22. Başvurucu tarafından ileri sürülen şikâyetlerin yukarıda
belirtilen içtihat kapsamında kanun yolu şikâyeti niteliğinde olduğu
anlaşılmaktadır.
23. Açıklanan nedenlerle başvurunun bu kısmının, diğer kabul
edilebilirlik koşulları yönünden incelenmeksizin açıkça dayanaktan yoksun olması nedeniyle kabul edilemez
olduğuna karar verilmesi gerekir.
C. 6216 Sayılı Kanun'un
50. Maddesi Yönünden
24. 30/3/2011 tarihli ve 6216 sayılı
Anayasa Mahkemesinin Kuruluşu ve Yargılama Usulleri Hakkında Kanun'un 50.
maddesinin (1) numaralı fıkrası şöyledir:
“Esas inceleme sonunda, başvurucunun hakkının
ihlal edildiğine ya da edilmediğine karar verilir. İhlal kararı verilmesi
hâlinde ihlalin ve sonuçlarının ortadan kaldırılması için yapılması gerekenlere
hükmedilir…”
25. Başvurucu, maddi ve manevi tazminat talebinde bulunmuştur.

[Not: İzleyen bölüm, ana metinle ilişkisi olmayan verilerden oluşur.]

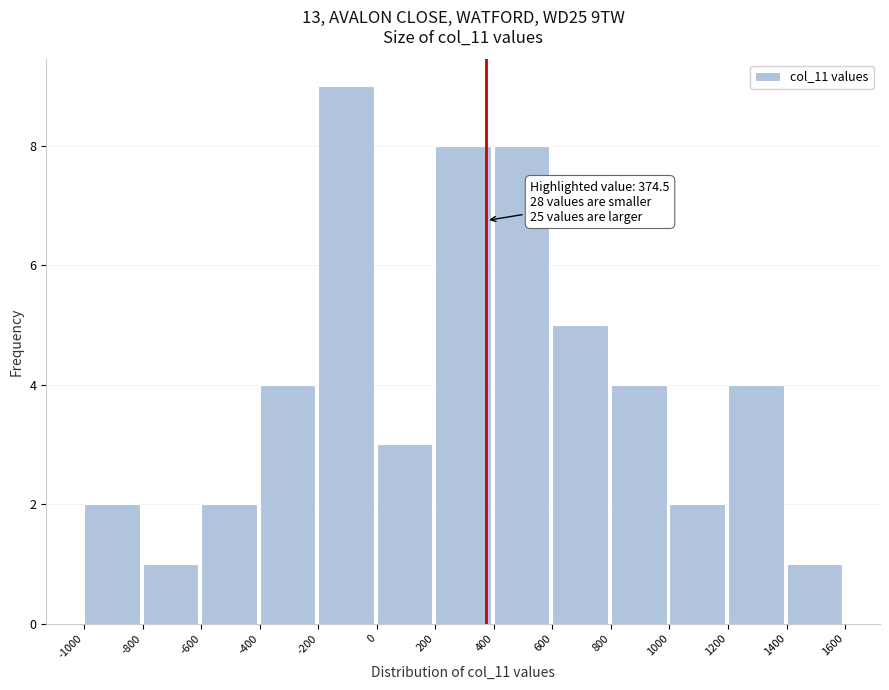

Over which range of the x-axis is the bar tallest?

-200 to 0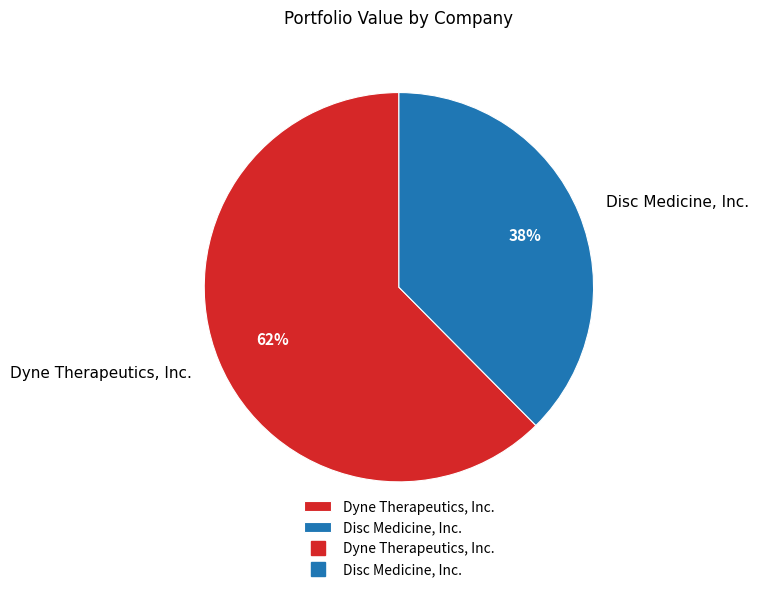

Between Disc Medicine, Inc. and Dyne Therapeutics, Inc., which is larger?

Dyne Therapeutics, Inc.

26. Somut olayda makul sürede yargılanma hakkının ihlal edildiği
sonucuna varılmıştır.
27. İhlal tespitiyle giderilemeyecek olan manevi zararları
karşılığında başvurucuya net 5.200 TL manevi tazminat ödenmesine karar
verilmesi gerekir.
28. Anayasa Mahkemesinin maddi tazminata hükmedebilmesi için
başvurucunun uğradığını iddia ettiği maddi zarar ile tespit edilen ihlal
arasında illiyet bağı bulunmalıdır. Başvurucunun bu konuda herhangi bir belge
sunmamış olması nedeniyle maddi tazminat talebinin reddine karar verilmesi
gerekir.
29. Dosyadaki belgelerden tespit edilen 206,10 TL harç ve 1.800
TL vekâlet ücretinden oluşan toplam 2.006,10 TL yargılama giderinin başvurucuya
ödenmesine karar verilmesi gerekir.
V. HÜKÜM
Açıklanan gerekçelerle;
A. 1. Makul sürede yargılanma hakkının ihlal edildiğine ilişkin
iddianın KABUL EDİLEBİLİR OLDUĞUNA,
2. Yargılamanın sonucu itibarıyla adil olmadığına ilişkin
iddianın açıkça dayanaktan yoksun olması nedeniyle KABUL EDİLEMEZ OLDUĞUNA,
B. Anayasa’nın 36. maddesinde güvence altına alınan makul sürede
yargılanma hakkının İHLAL EDİLDİĞİNE,
C. Başvurucuya net 5.200 TL manevi tazminat ÖDENMESİNE,
D. 206,10 TL harç ve 1.800 TL vekâlet ücretinden oluşan toplam
2.006,10 TL yargılama giderinin BAŞVURUCUYA ÖDENMESİNE,
E. Ödemelerin, kararın tebliğini takiben başvurucunun Maliye
Bakanlığına başvuru tarihinden itibaren dört ay içinde yapılmasına, ödemede
gecikme olması hâlinde bu sürenin sona erdiği tarihten ödeme tarihine kadar
geçen süre için yasal FAİZ UYGULANMASINA,
F. Kararın bir örneğinin Ankara 12. İş Mahkemesine (E.2009/545,
K.2011/811) GÖNDERİLMESİNE,
G. Kararın bir örneğinin Adalet Bakanlığına GÖNDERİLMESİNE 20/4/2017 tarihinde OYBİRLİĞİYLE karar verildi.